Here are some entries; quote each one exactly.
+===+
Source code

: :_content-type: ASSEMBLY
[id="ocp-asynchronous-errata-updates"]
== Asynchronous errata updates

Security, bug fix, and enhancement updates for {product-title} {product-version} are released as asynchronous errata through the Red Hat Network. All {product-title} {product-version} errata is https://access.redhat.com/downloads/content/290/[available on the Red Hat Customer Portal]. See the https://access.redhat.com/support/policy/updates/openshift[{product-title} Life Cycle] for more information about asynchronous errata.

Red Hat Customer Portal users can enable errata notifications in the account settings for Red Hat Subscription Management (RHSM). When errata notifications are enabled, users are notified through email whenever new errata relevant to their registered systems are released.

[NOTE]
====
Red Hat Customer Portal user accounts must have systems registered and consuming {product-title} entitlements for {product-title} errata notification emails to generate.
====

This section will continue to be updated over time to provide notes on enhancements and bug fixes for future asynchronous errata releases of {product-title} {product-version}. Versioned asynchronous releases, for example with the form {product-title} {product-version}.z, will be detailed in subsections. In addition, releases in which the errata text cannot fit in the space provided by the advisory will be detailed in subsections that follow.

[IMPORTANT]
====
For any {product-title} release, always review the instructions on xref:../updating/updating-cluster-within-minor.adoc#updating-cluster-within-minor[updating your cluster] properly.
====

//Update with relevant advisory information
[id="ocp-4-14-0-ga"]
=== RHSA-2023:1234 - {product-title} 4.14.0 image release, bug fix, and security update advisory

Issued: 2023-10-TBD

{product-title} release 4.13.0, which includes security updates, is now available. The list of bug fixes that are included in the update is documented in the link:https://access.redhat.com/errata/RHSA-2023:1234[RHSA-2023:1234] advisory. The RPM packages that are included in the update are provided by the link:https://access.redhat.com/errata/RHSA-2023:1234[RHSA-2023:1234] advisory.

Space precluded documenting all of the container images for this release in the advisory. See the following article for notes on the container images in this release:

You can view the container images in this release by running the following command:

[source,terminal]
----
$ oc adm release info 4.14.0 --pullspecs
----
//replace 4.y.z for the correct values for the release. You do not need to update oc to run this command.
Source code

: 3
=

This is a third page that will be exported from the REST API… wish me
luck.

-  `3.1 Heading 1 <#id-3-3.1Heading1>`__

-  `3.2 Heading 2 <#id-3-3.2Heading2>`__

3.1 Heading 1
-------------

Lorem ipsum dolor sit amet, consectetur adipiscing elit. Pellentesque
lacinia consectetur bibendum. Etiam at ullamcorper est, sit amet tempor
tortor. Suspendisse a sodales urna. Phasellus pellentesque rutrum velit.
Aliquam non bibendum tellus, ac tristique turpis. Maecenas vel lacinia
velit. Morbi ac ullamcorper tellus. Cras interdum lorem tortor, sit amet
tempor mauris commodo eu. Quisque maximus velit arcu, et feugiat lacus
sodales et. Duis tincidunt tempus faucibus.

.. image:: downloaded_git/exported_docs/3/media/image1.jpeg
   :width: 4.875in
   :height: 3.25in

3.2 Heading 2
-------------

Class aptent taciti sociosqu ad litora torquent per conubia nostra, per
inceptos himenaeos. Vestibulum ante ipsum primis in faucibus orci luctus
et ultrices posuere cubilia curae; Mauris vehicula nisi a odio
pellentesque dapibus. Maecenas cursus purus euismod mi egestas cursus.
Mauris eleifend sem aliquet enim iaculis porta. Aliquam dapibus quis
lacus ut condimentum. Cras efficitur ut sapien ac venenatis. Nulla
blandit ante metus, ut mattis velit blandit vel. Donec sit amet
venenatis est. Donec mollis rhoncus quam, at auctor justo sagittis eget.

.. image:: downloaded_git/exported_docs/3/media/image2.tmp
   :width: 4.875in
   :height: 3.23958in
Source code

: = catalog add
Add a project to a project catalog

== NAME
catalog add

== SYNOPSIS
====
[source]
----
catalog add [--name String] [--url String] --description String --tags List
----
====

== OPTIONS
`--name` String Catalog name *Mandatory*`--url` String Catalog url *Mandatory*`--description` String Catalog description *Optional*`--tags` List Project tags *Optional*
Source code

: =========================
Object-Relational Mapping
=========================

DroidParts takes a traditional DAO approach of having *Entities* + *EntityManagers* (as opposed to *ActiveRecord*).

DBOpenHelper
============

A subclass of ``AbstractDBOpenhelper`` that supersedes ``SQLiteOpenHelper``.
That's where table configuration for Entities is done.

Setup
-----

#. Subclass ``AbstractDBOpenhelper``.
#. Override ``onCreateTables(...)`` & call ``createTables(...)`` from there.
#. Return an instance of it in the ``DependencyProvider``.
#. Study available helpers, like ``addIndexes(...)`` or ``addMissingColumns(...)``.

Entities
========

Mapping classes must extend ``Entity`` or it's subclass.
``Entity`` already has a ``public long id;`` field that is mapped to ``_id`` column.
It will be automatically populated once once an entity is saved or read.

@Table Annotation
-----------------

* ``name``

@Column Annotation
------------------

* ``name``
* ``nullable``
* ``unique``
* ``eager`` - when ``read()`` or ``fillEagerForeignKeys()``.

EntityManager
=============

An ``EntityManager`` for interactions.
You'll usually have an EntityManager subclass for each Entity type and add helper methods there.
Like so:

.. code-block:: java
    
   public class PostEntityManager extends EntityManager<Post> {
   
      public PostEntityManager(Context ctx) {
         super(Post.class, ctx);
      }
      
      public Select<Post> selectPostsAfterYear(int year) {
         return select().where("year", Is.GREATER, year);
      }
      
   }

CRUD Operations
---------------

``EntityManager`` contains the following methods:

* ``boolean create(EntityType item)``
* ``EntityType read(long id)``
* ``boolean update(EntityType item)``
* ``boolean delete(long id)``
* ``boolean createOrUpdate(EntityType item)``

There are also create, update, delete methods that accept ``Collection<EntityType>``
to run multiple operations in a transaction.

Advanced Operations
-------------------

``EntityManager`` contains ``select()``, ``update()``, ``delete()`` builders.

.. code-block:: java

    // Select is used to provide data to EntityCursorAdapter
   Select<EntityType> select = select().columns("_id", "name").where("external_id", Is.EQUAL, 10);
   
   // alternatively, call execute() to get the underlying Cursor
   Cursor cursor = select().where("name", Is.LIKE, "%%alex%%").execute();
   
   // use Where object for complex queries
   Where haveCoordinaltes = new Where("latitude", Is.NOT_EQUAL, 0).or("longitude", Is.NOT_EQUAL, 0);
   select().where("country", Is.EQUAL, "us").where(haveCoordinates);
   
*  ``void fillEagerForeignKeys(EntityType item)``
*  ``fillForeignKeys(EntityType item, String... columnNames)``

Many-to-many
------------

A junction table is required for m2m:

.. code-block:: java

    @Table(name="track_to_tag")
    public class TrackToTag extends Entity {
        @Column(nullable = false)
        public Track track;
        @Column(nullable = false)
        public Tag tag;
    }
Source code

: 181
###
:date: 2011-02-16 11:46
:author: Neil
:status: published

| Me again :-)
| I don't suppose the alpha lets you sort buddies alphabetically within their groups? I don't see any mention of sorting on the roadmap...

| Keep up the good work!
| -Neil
+===+
### Answer for this exercise
Source code

: :_content-type: ASSEMBLY
[id="ocp-asynchronous-errata-updates"]
== Asynchronous errata updates

Security, bug fix, and enhancement updates for {product-title} {product-version} are released as asynchronous errata through the Red Hat Network. All {product-title} {product-version} errata is https://access.redhat.com/downloads/content/290/[available on the Red Hat Customer Portal]. See the https://access.redhat.com/support/policy/updates/openshift[{product-title} Life Cycle] for more information about asynchronous errata.

Red Hat Customer Portal users can enable errata notifications in the account settings for Red Hat Subscription Management (RHSM). When errata notifications are enabled, users are notified through email whenever new errata relevant to their registered systems are released.

[NOTE]
====
Red Hat Customer Portal user accounts must have systems registered and consuming {product-title} entitlements for {product-title} errata notification emails to generate.
====

This section will continue to be updated over time to provide notes on enhancements and bug fixes for future asynchronous errata releases of {product-title} {product-version}. Versioned asynchronous releases, for example with the form {product-title} {product-version}.z, will be detailed in subsections. In addition, releases in which the errata text cannot fit in the space provided by the advisory will be detailed in subsections that follow.

[IMPORTANT]
====
For any {product-title} release, always review the instructions on xref:../updating/updating-cluster-within-minor.adoc#updating-cluster-within-minor[updating your cluster] properly.
====

//Update with relevant advisory information
[id="ocp-4-14-0-ga"]
=== RHSA-2023:1234 - {product-title} 4.14.0 image release, bug fix, and security update advisory

Issued: 2023-10-TBD

{product-title} release 4.13.0, which includes security updates, is now available. The list of bug fixes that are included in the update is documented in the link:https://access.redhat.com/errata/RHSA-2023:1234[RHSA-2023:1234] advisory. The RPM packages that are included in the update are provided by the link:https://access.redhat.com/errata/RHSA-2023:1234[RHSA-2023:1234] advisory.

Space precluded documenting all of the container images for this release in the advisory. See the following article for notes on the container images in this release:

You can view the container images in this release by running the following command:

[source,terminal]
----
$ oc adm release info 4.14.0 --pullspecs
----
//replace 4.y.z for the correct values for the release. You do not need to update oc to run this command.
Source code

: 3
=

This is a third page that will be exported from the REST API… wish me
luck.

-  `3.1 Heading 1 <#id-3-3.1Heading1>`__

-  `3.2 Heading 2 <#id-3-3.2Heading2>`__

3.1 Heading 1
-------------

Lorem ipsum dolor sit amet, consectetur adipiscing elit. Pellentesque
lacinia consectetur bibendum. Etiam at ullamcorper est, sit amet tempor
tortor. Suspendisse a sodales urna. Phasellus pellentesque rutrum velit.
Aliquam non bibendum tellus, ac tristique turpis. Maecenas vel lacinia
velit. Morbi ac ullamcorper tellus. Cras interdum lorem tortor, sit amet
tempor mauris commodo eu. Quisque maximus velit arcu, et feugiat lacus
sodales et. Duis tincidunt tempus faucibus.

.. image:: downloaded_git/exported_docs/3/media/image1.jpeg
   :width: 4.875in
   :height: 3.25in

3.2 Heading 2
-------------

Class aptent taciti sociosqu ad litora torquent per conubia nostra, per
inceptos himenaeos. Vestibulum ante ipsum primis in faucibus orci luctus
et ultrices posuere cubilia curae; Mauris vehicula nisi a odio
pellentesque dapibus. Maecenas cursus purus euismod mi egestas cursus.
Mauris eleifend sem aliquet enim iaculis porta. Aliquam dapibus quis
lacus ut condimentum. Cras efficitur ut sapien ac venenatis. Nulla
blandit ante metus, ut mattis velit blandit vel. Donec sit amet
venenatis est. Donec mollis rhoncus quam, at auctor justo sagittis eget.

.. image:: downloaded_git/exported_docs/3/media/image2.tmp
   :width: 4.875in
   :height: 3.23958in
Source code

: = catalog add
Add a project to a project catalog

== NAME
catalog add

== SYNOPSIS
====
[source]
----
catalog add [--name String] [--url String] --description String --tags List
----
====

== OPTIONS
`--name` String Catalog name *Mandatory*`--url` String Catalog url *Mandatory*`--description` String Catalog description *Optional*`--tags` List Project tags *Optional*
Source code

: =========================
Object-Relational Mapping
=========================

DroidParts takes a traditional DAO approach of having *Entities* + *EntityManagers* (as opposed to *ActiveRecord*).

DBOpenHelper
============

A subclass of ``AbstractDBOpenhelper`` that supersedes ``SQLiteOpenHelper``.
That's where table configuration for Entities is done.

Setup
-----

#. Subclass ``AbstractDBOpenhelper``.
#. Override ``onCreateTables(...)`` & call ``createTables(...)`` from there.
#. Return an instance of it in the ``DependencyProvider``.
#. Study available helpers, like ``addIndexes(...)`` or ``addMissingColumns(...)``.

Entities
========

Mapping classes must extend ``Entity`` or it's subclass.
``Entity`` already has a ``public long id;`` field that is mapped to ``_id`` column.
It will be automatically populated once once an entity is saved or read.

@Table Annotation
-----------------

* ``name``

@Column Annotation
------------------

* ``name``
* ``nullable``
* ``unique``
* ``eager`` - when ``read()`` or ``fillEagerForeignKeys()``.

EntityManager
=============

An ``EntityManager`` for interactions.
You'll usually have an EntityManager subclass for each Entity type and add helper methods there.
Like so:

.. code-block:: java
    
   public class PostEntityManager extends EntityManager<Post> {
   
      public PostEntityManager(Context ctx) {
         super(Post.class, ctx);
      }
      
      public Select<Post> selectPostsAfterYear(int year) {
         return select().where("year", Is.GREATER, year);
      }
      
   }

CRUD Operations
---------------

``EntityManager`` contains the following methods:

* ``boolean create(EntityType item)``
* ``EntityType read(long id)``
* ``boolean update(EntityType item)``
* ``boolean delete(long id)``
* ``boolean createOrUpdate(EntityType item)``

There are also create, update, delete methods that accept ``Collection<EntityType>``
to run multiple operations in a transaction.

Advanced Operations
-------------------

``EntityManager`` contains ``select()``, ``update()``, ``delete()`` builders.

.. code-block:: java

    // Select is used to provide data to EntityCursorAdapter
   Select<EntityType> select = select().columns("_id", "name").where("external_id", Is.EQUAL, 10);
   
   // alternatively, call execute() to get the underlying Cursor
   Cursor cursor = select().where("name", Is.LIKE, "%%alex%%").execute();
   
   // use Where object for complex queries
   Where haveCoordinaltes = new Where("latitude", Is.NOT_EQUAL, 0).or("longitude", Is.NOT_EQUAL, 0);
   select().where("country", Is.EQUAL, "us").where(haveCoordinates);
   
*  ``void fillEagerForeignKeys(EntityType item)``
*  ``fillForeignKeys(EntityType item, String... columnNames)``

Many-to-many
------------

A junction table is required for m2m:

.. code-block:: java

    @Table(name="track_to_tag")
    public class TrackToTag extends Entity {
        @Column(nullable = false)
        public Track track;
        @Column(nullable = false)
        public Tag tag;
    }
Source code

: 181
###
:date: 2011-02-16 11:46
:author: Neil
:status: published

| Me again :-)
| I don't suppose the alpha lets you sort buddies alphabetically within their groups? I don't see any mention of sorting on the roadmap...

| Keep up the good work!
| -Neil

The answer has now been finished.